Repeat exactly, and only, the lines of the entries below from the one with "50: (17, 304, 15.62)" through the one with "60: (16, 300, 16.33)", both ends included.
Records for the exercise START
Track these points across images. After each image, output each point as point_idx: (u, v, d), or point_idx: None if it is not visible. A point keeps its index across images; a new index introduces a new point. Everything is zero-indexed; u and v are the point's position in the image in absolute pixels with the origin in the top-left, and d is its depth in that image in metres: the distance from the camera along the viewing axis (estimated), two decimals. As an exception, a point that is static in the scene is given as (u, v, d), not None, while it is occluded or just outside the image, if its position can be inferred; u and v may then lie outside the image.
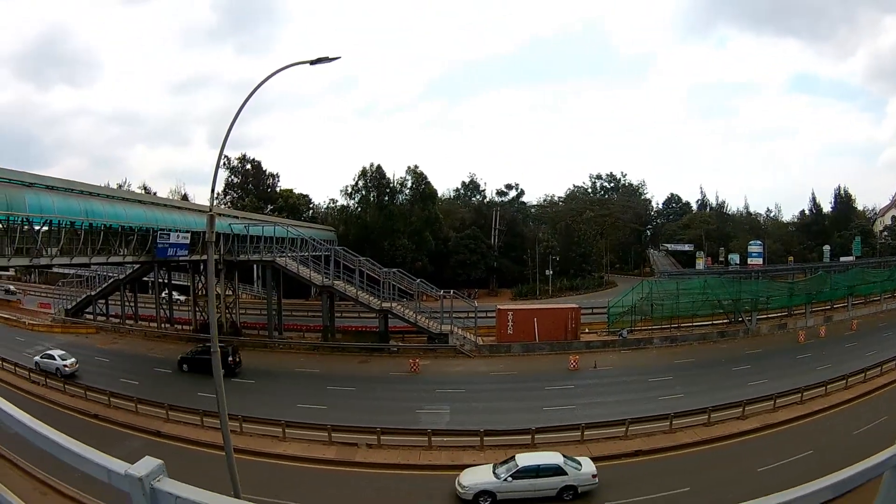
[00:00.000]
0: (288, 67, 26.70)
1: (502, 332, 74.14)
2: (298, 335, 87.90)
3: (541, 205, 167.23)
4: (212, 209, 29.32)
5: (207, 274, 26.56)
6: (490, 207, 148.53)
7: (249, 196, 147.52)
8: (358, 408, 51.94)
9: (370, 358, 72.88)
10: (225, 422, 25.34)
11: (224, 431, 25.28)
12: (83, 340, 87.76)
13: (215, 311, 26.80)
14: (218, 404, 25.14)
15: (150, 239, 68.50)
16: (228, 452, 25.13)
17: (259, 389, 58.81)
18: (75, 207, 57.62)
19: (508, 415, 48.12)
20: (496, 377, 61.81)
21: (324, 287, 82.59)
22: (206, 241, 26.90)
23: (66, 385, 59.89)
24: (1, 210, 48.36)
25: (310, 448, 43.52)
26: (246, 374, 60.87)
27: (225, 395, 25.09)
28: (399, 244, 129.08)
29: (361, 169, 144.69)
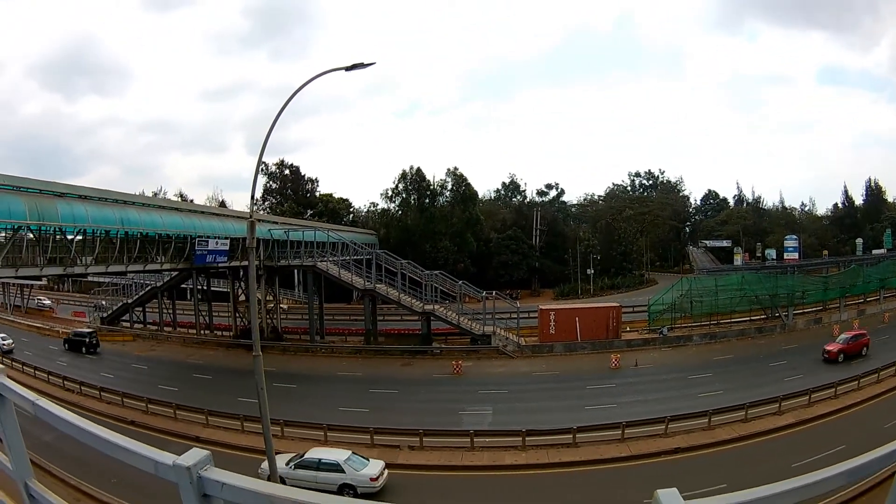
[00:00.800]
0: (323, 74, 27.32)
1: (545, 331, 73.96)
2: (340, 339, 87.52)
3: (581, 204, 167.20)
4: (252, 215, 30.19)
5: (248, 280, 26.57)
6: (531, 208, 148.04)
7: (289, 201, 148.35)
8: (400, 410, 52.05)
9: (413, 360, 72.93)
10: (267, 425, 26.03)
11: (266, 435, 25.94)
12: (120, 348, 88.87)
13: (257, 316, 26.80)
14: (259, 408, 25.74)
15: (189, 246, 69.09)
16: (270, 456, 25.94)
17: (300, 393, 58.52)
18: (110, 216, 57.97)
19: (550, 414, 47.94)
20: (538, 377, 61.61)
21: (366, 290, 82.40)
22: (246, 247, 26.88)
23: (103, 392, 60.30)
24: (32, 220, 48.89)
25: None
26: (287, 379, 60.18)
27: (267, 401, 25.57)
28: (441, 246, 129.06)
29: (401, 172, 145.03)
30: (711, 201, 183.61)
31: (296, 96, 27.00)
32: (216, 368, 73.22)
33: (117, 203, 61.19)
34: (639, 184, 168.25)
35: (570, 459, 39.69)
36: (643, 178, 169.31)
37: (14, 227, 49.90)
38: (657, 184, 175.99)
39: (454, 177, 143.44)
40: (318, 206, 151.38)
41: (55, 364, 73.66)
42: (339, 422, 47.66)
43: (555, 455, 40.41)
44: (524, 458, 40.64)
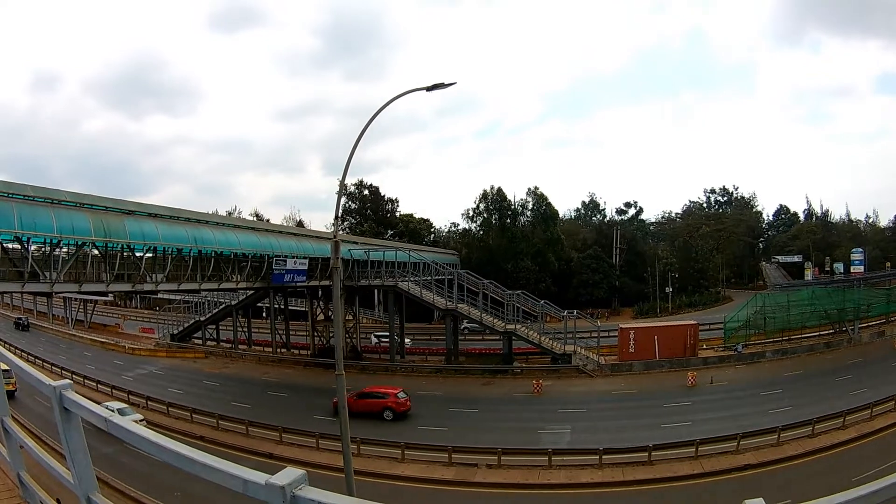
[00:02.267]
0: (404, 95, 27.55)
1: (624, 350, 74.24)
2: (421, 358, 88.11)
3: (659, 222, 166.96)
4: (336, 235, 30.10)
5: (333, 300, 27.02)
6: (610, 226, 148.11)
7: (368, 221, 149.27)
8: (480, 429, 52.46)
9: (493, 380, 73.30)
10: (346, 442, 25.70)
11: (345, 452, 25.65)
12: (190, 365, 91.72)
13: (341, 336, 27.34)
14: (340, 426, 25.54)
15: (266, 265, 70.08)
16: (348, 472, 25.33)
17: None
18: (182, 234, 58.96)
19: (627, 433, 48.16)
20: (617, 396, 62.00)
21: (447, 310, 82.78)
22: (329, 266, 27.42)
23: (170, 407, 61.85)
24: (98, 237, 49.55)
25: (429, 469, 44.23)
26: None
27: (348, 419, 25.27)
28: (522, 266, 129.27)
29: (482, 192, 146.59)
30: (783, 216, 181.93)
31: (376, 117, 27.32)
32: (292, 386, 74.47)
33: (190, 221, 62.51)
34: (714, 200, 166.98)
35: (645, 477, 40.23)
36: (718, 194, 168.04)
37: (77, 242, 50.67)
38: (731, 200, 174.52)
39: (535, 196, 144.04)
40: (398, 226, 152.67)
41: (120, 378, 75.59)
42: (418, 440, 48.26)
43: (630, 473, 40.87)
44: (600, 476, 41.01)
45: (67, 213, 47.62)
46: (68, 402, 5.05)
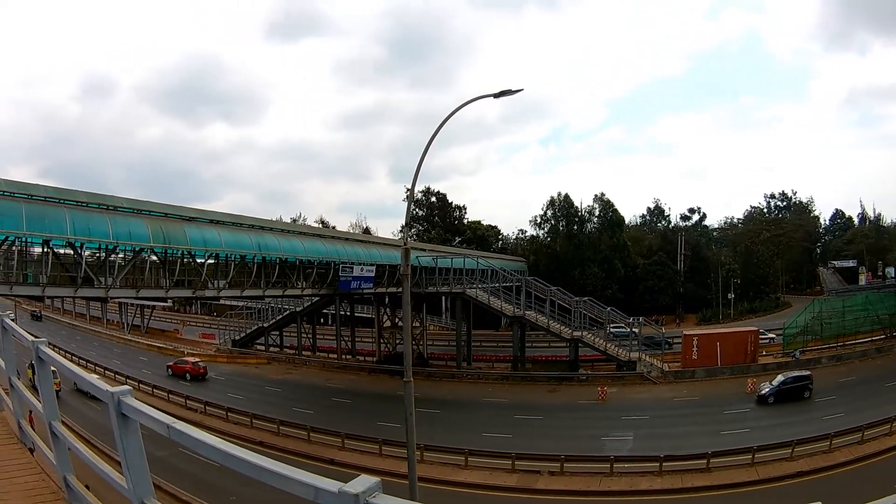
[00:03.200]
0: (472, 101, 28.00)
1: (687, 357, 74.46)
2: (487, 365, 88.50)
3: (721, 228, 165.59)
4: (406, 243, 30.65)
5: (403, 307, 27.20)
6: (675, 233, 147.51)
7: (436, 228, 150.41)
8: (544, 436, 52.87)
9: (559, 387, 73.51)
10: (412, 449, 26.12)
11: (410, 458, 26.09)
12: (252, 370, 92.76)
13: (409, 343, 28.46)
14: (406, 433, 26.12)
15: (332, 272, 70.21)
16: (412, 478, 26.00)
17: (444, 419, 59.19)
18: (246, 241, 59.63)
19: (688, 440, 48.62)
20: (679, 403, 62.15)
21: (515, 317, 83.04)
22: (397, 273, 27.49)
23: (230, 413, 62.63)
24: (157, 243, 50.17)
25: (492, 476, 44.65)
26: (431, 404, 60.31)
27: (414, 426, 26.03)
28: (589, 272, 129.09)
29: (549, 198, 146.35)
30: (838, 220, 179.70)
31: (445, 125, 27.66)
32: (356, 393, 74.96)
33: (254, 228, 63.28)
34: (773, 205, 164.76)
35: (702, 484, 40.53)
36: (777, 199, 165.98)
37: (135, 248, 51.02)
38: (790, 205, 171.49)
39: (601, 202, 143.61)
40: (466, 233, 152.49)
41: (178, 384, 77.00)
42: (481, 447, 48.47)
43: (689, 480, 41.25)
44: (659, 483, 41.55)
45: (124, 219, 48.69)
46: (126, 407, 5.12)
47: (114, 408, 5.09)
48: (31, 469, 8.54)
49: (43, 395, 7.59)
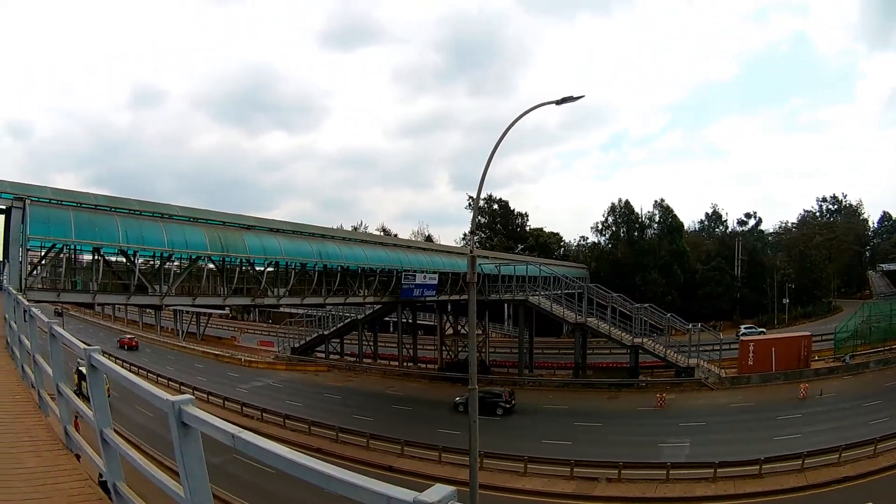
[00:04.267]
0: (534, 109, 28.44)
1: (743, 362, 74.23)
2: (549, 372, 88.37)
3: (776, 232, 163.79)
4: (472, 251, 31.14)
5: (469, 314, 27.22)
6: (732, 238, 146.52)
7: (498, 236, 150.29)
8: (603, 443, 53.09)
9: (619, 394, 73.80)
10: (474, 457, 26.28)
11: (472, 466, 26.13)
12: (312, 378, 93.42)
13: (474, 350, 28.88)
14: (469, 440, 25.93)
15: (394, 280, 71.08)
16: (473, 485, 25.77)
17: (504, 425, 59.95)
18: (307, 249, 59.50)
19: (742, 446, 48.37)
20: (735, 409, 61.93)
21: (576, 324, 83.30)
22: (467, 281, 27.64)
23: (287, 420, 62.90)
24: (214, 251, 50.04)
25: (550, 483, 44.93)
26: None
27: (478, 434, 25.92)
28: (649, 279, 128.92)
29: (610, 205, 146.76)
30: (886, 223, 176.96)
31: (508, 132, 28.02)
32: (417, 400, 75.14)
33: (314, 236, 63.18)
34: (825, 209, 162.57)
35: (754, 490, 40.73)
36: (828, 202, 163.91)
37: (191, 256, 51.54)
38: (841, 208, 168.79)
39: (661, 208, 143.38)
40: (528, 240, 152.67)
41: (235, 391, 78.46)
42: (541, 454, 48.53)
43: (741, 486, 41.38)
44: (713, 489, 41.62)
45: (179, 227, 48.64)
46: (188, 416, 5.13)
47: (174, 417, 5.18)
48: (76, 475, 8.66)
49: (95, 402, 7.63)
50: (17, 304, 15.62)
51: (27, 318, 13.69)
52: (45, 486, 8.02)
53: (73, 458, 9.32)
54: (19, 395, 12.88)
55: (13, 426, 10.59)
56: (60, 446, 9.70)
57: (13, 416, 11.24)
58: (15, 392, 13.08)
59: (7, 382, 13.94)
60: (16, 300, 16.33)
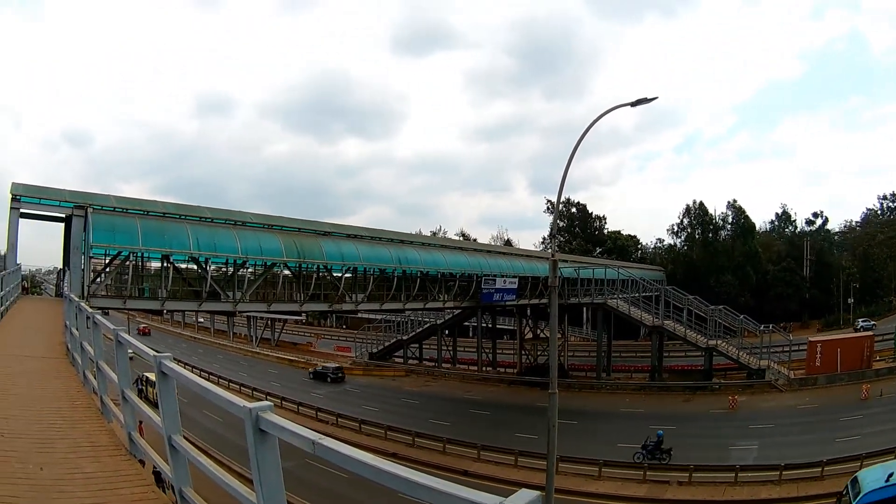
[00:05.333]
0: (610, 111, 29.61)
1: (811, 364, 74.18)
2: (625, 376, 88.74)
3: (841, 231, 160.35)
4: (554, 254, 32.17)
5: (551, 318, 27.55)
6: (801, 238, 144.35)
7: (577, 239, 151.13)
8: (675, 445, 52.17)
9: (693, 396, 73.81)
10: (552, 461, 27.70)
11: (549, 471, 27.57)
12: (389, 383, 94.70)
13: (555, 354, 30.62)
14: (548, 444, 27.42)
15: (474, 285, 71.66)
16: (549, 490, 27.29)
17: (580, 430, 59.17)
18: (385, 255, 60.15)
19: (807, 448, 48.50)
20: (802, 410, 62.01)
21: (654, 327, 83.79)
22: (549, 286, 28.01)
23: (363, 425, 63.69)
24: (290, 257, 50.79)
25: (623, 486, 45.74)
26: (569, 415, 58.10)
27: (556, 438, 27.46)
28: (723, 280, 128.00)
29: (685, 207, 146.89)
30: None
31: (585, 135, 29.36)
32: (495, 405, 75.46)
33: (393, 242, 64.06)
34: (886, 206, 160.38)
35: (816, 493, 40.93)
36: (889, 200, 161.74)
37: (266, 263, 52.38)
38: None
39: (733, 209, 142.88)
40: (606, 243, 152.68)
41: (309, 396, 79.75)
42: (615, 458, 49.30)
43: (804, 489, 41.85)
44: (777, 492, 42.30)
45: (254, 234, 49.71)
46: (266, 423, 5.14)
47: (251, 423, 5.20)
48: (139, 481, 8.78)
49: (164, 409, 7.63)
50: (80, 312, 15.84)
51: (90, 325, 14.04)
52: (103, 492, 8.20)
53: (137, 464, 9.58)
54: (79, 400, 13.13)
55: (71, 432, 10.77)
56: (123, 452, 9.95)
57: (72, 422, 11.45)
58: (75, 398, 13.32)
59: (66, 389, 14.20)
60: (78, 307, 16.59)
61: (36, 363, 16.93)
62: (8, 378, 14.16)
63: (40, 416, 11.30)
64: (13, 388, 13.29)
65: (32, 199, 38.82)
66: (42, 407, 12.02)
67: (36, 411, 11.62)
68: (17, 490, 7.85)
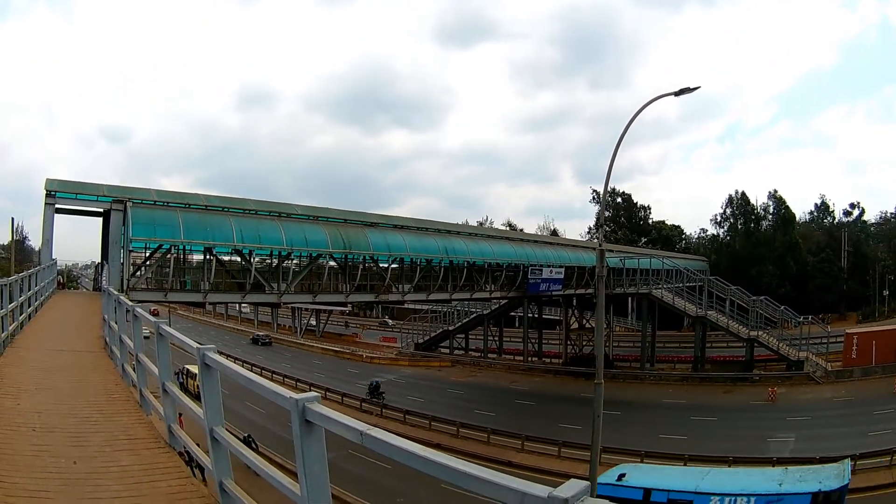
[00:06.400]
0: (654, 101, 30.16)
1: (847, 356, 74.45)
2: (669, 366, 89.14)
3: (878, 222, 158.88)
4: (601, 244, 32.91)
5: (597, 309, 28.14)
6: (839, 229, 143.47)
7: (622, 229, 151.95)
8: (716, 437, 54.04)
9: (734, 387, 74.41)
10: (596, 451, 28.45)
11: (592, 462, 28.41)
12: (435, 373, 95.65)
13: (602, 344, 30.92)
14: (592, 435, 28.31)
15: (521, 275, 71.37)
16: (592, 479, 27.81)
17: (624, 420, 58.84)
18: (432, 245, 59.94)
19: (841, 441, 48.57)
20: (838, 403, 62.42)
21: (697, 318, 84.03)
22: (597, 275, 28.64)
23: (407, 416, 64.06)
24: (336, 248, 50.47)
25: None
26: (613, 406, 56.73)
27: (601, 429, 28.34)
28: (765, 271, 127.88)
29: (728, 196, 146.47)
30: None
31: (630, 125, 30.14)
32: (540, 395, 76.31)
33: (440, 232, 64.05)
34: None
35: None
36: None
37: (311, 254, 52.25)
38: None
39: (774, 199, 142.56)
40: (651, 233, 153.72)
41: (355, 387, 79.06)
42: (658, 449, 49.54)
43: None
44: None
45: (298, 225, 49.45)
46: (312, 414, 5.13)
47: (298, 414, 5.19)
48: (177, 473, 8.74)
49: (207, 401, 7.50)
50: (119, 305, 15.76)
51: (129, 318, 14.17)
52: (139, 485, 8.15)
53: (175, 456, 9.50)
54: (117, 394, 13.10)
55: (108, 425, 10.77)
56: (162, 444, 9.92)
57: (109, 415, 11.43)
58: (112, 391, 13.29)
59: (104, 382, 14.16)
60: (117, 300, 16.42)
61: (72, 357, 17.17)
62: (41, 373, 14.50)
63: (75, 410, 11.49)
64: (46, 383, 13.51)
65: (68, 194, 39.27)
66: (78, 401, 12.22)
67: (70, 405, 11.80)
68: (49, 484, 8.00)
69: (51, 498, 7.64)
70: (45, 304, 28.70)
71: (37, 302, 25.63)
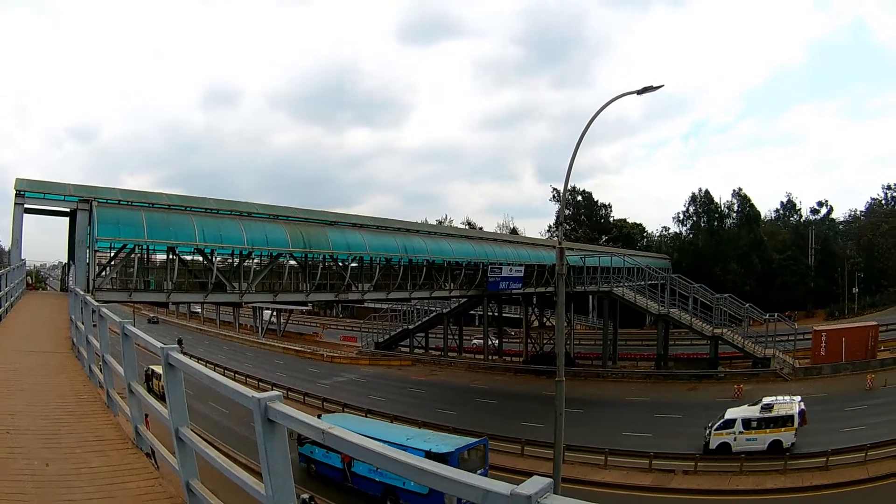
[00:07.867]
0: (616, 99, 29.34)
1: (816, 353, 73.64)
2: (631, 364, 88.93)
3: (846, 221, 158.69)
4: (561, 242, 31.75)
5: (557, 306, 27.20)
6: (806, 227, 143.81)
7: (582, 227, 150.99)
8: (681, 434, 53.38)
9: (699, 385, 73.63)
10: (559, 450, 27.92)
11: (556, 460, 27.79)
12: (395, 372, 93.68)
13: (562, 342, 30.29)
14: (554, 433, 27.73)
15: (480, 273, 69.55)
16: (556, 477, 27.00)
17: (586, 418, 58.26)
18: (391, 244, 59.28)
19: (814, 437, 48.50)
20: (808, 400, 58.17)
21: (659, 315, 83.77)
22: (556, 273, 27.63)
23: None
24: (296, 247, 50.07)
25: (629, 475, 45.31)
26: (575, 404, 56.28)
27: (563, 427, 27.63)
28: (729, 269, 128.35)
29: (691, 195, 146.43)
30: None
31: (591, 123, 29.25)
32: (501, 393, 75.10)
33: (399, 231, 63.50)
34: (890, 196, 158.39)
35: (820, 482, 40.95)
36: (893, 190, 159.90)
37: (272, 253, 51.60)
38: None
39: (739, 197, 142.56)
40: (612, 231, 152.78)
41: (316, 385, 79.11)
Records for the exercise END
*Result for this exercise*:
50: (17, 304, 15.62)
51: (27, 318, 13.69)
52: (45, 486, 8.02)
53: (73, 458, 9.32)
54: (19, 395, 12.88)
55: (13, 426, 10.59)
56: (60, 446, 9.70)
57: (13, 416, 11.24)
58: (15, 392, 13.08)
59: (7, 382, 13.94)
60: (16, 300, 16.33)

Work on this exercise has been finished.